Almost two weeks ago, we met with the oncologist who did the post surgery follow up.  He explained that based on the size of the mass on the thyroid the radiation was a non-discussion item.  The recommended course of treatment on a mass the size of Terry’s is always the radiation.


He was going to refer to an endocrinologist, who will not only oversee the radiation, but will also be responsible for making adjustments on the synthetic thyroid med he takes.  We were told to call the oncologist’s office if we did not hear from the endocrinologist.  I did that, and the nurse for the oncologist let me know she was having trouble hearing back from them as they had requested the paperwork be sent again.


Having seen the slick system KU Med has for utilizing computerized records, I’m having trouble understanding how they don’t have access to the same information all the other specialists from KU Med obtain.  Irregardless of whether they truly do need the paperwork submitted again or not, the simple fact that they have not contacted us to let us know what the delay is has caused me to determine I’d prefer a new referral to someone different.


What we found when he was referred to the urologist and his follow up is that there is a difference with doctors who are in the same facility.  When we receive personal calls from some doctors, and others cannot be bothered to have procedures in place to facilitate referrals, it’s easy to see when there’s a break down in the system.  The urologist’s office took a full week to contact me after I’d called his office asking for confirmation of whether Terry was to discontinue the antibiotic he has prescribed for the prostate issue.  Discharge papers after his surgery said he was not to take it, so it seemed worth clarifying.  I asked his nurse to have him speak directly with the oncologist, because it seemed to be a doctor to doctor discussion to me.  He never did that, and it took a week to get the call back from his nurse.


I’m hoping there is no problem with Terry having a lapse of a week not taking the doses as prescribed.  If not taking it consistently and continually alters the effectiveness, then he needed to know that.  Apparently, the urologist wasn’t worried about a time lapse since the call back took a while.  But whether it mattered or not, it’s bad business to ignore your patients.  I’m entrusting Terry’s life with these physicians, and if they cannot be bothered with his care, I’m not sure Terry should be bothered with having them as a specialist.  
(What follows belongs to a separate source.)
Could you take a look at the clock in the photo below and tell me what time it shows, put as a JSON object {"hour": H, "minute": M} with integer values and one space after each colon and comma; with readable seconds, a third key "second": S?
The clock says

It’s been a holiday weekend, so if I don’t get a phone call from the endocrinologist’s office tomorrow, I’m going to request a referral to a different doctor.  Maybe if I’d been more demanding when this all started it wouldn’t have gone on as long as it did.  If it was a hard lesson learned about self and caregiver advocacy, then I need to not lose the lesson.  If they can’t be bothered to be timely, I can’t be bothered to schedule with them for Terry’s care.  Seems simple enough to me.